Study highlights the potential of a comprehensive, multistakeholder-driven data analysis pipeline that addresses individual data sharing, core data set sharing, and federated model sharing.
Improving data-sharing with initiatives that encourage worldwide collaboration among pharma stakeholders could lead to significant improvements in evidence-based decision-making, according to the authors of a recent analysis published by JMIR Medical Informatics.
The investigators noted that managing real-world data (RWD) for chronic diseases, such as multiple sclerosis (MS), carries a significant challenge due to current literature that oversimplifies RWD processes and lacks a holistic framework.
“Chronic diseases, such as (MS), present significant obstacles for research, primarily because of their limited prevalence, resulting in smaller study populations,” the study authors wrote. “The scarcity of the affected individuals is reinforced when considering the dispersion of (RWD) across diverse repositories. This scarce RWD, sourced during routine clinical care, further coupled with heterogeneity in formats, quality standards, and regulatory guidelines, make the comprehensive collection and extraction of meaningful clinical insights even more challenging.”
The lack of RWD for diseases with limited patient populations has created a gap that has a negative impact on the ability to identify significant disease patterns, patient experiences, and treatment outcomes, the study authors noted. They pointed to the beginning of the COVID-19 pandemic when research efforts incorporated innovative data acquisition strategies to overcome the dearth of data. These efforts brought to the forefront that the difficulties in gathering RWD are understated—pointing to issues such as diverse formats that lack a holistic framework—and emphasizes the need for a more interconnected system, according to the study.
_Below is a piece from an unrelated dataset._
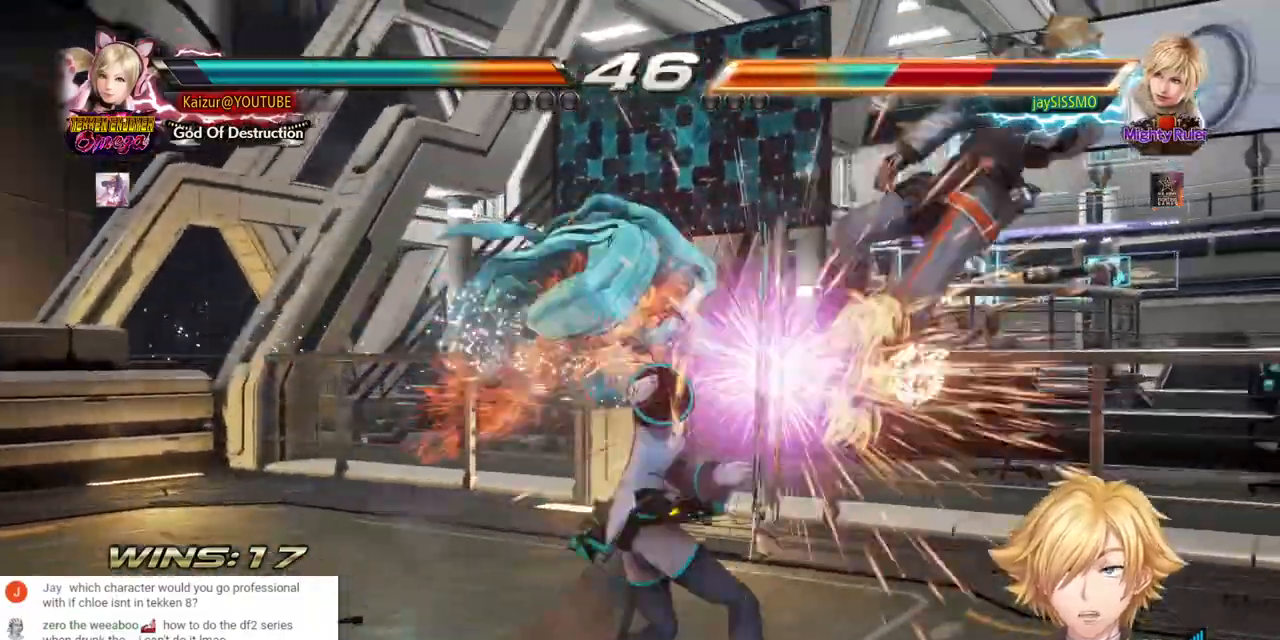
{"buttons": ["CROSS", "DPAD_RIGHT"], "left_stick": "center", "right_stick": "center", "events": [[133, "DPAD_RIGHT", "up"], [150, "R1", "up"], [350, "DPAD_RIGHT", "down"]]}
“This fragmented focus points to the need for a more comprehensive strategy that neither compromises nor overlooks any part of the RWD management process,” the authors wrote. “The absence of a holistic framework, coupled with the growing diversity and volume of RWD sources, intensifies the challenges in health care data sharing and the conversion of RWD into actionable evidence, underscoring the need for standardized management.”
The researchers presented the Global Data Sharing Initiative (GDSI) as a potential solution, which uses a three-layer data acquisition framework that complies with legal and ethical standards. The analysis presented a comprehensive, research question–agnostic, multistakeholder-driven data analysis pipeline that addressed individual data sharing, core data set sharing, and federated model sharing.
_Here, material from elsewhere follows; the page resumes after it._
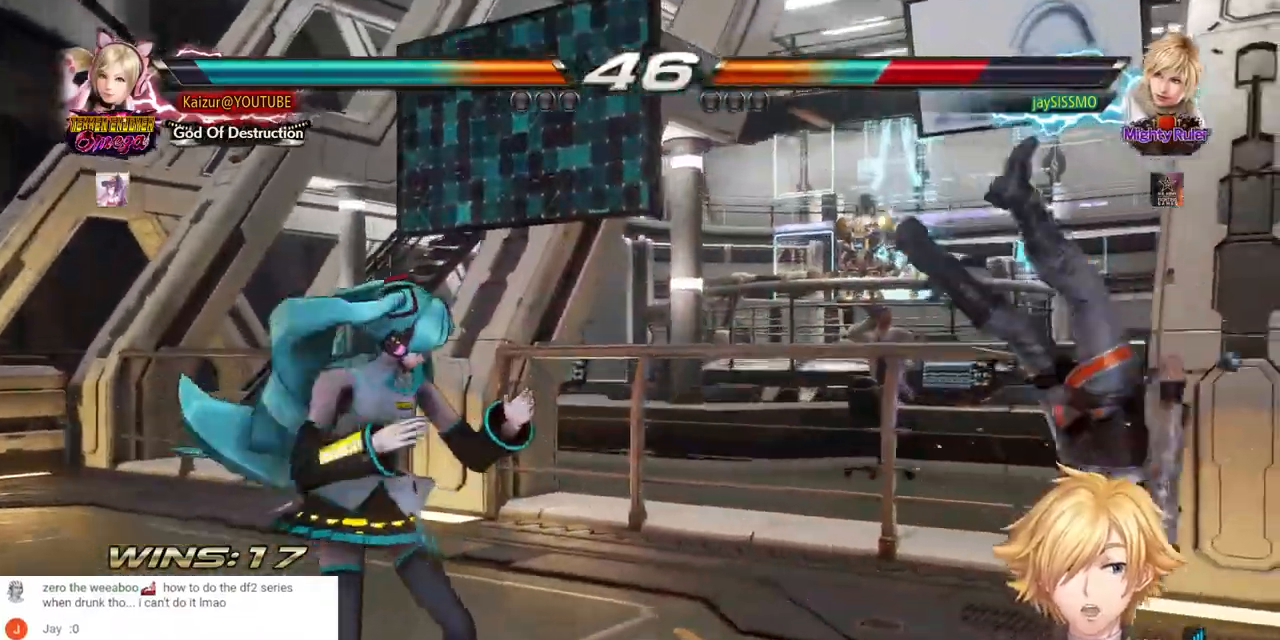
{"buttons": ["CROSS", "SQUARE", "TRIANGLE", "DPAD_RIGHT"], "left_stick": "center", "right_stick": "center"}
The investigators used a demand-driven methodology for standardization across three streams of data acquisition: a data quality enhancement process, a data integration procedure, and a concluding analysis stage that delivers on RWD-sharing requirements. The researchers used the successful implementation of the COVID-19 and MS GDSI to show its efficacy.
“The COVID-19 pandemic underscored a pressing need to understand its effect on people with MS. Recognizing the criticality of solid evidence for disease management, a global strategy involving neurologists, patients, and registries was adopted,” the study authors wrote. “This collaborative approach paved the way for GDSI’s formation and the development of an end-to-end RWD analysis pipeline. Through this effort, GDSI emerged as the most comprehensive federated international cohort of people with MS impacted by COVID-19, becoming an invaluable resource for informed decision-making.”
However, the study noted that drawing conclusions from these streams necessitates the consideration of the limitations in observational study designs, which they said can provide unparalleled real-world insights; however, each study has specific, unique limitations that create challenges when examining post hoc analyses based on the findings.
“Although GDSI showcased significant advancements, challenges inherent to its structure and execution were encountered,” the authors wrote.
They found that the flexibility and adaptability of the GDSI data analysis pipeline combined with the disease-specific components can create a flexible tool that develops sturdy data architectures across the biomedical research landscape.
“Serving as a practical blueprint, GDSI addressed not only current health care challenges but also laid the groundwork for future initiatives,” the study authors concluded. “Its hybrid approach to data acquisition and analysis provided a scalable framework applicable to other health care sectors. In doing so, GDSI stands as a compelling example of how data sharing and collaborative learning can meaningfully advance health care research, going beyond the specific challenges of MS and COVID-19.”
Pirmani A, De Brouwer E, Geys L, Parciak T, Moreau Y, Peeters LM
The Journey of Data Within a Global Data Sharing Initiative: A Federated 3-Layer Data Analysis Pipeline to Scale Up Multiple Sclerosis Research. JMIR Med Inform 2023;11:e48030. doi: 10.2196/48030. PMID: 37943585. Accessed November 13, 2023.